• **Reading passage**
By Joseph E. Stiglitz
Striving to revive the world economy while simultaneously responding to the global climate crisis has raised a knotty question: Are statistics giving us the right 'signals' about what to do? In our performance-oriented world, measurement issues have taken on increased importance: what we measure affects what we do.
If we have poor measures, what we strive to do - say, increase gross domestic product (GDP) - may actually contribute to a worsening of living standards. We may also be confronted with false choices, seeing trade-offs between output and environmental protection that don't exist. By contrast, a better measure of economic performance might show that steps taken to improve the environment are good for the economy.
Eighteen months ago, French President Nicolas Sarkozy established an international Commission on the Measurement of Economic Performance and Social Progress, owing to his dissatisfaction with the current state of statistical information. On Sept 14, the commission will issue its long-awaited report.
The big question concerns whether GDP provides a good measure of living standards. In many cases, GDP statistics seem to suggest that the economy is doing far better than most citizens' own perceptions. Moreover, the focus on GDP creates conflicts: political leaders are told to maximise it, but citizens also demand that attention be paid to enhancing security, reducing air, water and noise pollution, and so forth - all of which might lower GDP growth.
The fact that GDP may be a poor measure of well-being has, of course, long been recognised. But changes in society and the economy may have heightened the problems, at the same time that advances in economics and statistical techniques may have provided opportunities to improve our metrics.

Data excerpts:

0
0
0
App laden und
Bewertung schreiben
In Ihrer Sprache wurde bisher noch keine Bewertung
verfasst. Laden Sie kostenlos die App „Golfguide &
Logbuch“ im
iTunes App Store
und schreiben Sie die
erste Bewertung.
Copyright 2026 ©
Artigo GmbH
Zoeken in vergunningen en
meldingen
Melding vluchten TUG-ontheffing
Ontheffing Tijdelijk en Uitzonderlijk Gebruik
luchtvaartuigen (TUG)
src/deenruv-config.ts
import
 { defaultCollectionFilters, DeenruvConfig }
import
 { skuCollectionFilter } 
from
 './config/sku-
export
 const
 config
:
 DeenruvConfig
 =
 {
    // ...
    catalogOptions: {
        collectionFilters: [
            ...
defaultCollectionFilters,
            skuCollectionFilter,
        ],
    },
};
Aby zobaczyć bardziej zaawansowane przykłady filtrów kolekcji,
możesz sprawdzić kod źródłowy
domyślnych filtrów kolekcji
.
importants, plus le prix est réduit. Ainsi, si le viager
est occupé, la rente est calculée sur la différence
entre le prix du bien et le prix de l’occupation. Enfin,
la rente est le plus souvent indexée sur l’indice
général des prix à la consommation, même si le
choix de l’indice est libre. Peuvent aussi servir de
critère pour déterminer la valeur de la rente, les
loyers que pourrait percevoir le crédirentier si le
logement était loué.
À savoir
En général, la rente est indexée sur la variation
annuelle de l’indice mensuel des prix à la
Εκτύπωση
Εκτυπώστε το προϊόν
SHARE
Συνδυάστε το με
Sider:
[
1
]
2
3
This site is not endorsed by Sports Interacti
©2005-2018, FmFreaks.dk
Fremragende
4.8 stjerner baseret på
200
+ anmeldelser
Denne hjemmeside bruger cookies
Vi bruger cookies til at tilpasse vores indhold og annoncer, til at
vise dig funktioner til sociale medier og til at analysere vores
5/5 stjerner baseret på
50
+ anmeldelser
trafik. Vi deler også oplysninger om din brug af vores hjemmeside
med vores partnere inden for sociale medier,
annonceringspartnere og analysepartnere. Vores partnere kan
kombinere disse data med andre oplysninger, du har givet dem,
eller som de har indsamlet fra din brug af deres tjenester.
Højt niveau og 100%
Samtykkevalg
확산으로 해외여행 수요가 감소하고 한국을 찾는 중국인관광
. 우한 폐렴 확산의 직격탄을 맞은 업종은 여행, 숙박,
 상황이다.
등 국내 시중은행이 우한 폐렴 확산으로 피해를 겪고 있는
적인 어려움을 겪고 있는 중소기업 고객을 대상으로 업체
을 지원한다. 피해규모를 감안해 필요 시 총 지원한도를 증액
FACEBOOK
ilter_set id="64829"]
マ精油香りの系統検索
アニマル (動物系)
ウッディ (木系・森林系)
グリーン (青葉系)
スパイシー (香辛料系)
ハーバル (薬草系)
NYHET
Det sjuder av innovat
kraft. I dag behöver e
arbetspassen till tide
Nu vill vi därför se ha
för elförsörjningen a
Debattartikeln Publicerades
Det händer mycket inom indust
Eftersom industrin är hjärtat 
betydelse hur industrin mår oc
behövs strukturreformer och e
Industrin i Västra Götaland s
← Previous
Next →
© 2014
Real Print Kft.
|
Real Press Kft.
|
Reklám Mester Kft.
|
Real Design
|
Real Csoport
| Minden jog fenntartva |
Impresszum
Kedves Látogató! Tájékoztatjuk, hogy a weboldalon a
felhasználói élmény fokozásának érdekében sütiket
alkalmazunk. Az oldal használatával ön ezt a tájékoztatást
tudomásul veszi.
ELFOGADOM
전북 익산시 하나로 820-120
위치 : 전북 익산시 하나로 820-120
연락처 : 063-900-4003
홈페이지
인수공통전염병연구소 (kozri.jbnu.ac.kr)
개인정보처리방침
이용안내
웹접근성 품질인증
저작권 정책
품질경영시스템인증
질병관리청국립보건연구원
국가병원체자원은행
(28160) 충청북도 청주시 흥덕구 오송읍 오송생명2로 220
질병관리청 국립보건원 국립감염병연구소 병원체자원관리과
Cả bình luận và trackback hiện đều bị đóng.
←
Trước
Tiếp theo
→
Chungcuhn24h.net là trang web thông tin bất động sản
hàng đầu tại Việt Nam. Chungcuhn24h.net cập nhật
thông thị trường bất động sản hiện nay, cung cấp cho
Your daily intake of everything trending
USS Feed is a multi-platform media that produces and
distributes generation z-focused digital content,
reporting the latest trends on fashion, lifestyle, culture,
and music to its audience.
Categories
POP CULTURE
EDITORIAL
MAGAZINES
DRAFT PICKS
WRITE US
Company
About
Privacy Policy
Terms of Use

• **Problems and tasks**
[A] Please rewrite the GDP passage from "The fact that" to "improve our metrics.", swapping "well-being" for "welfare".
[B] In the GDP passage, on what date will the commission issue its report?

• **Exercise results**
[A]
The fact that GDP may be a poor measure of welfare has, of course, long been recognised. But changes in society and the economy may have heightened the problems, at the same time that advances in economics and statistical techniques may have provided opportunities to improve our metrics.

[B] On Sept 14.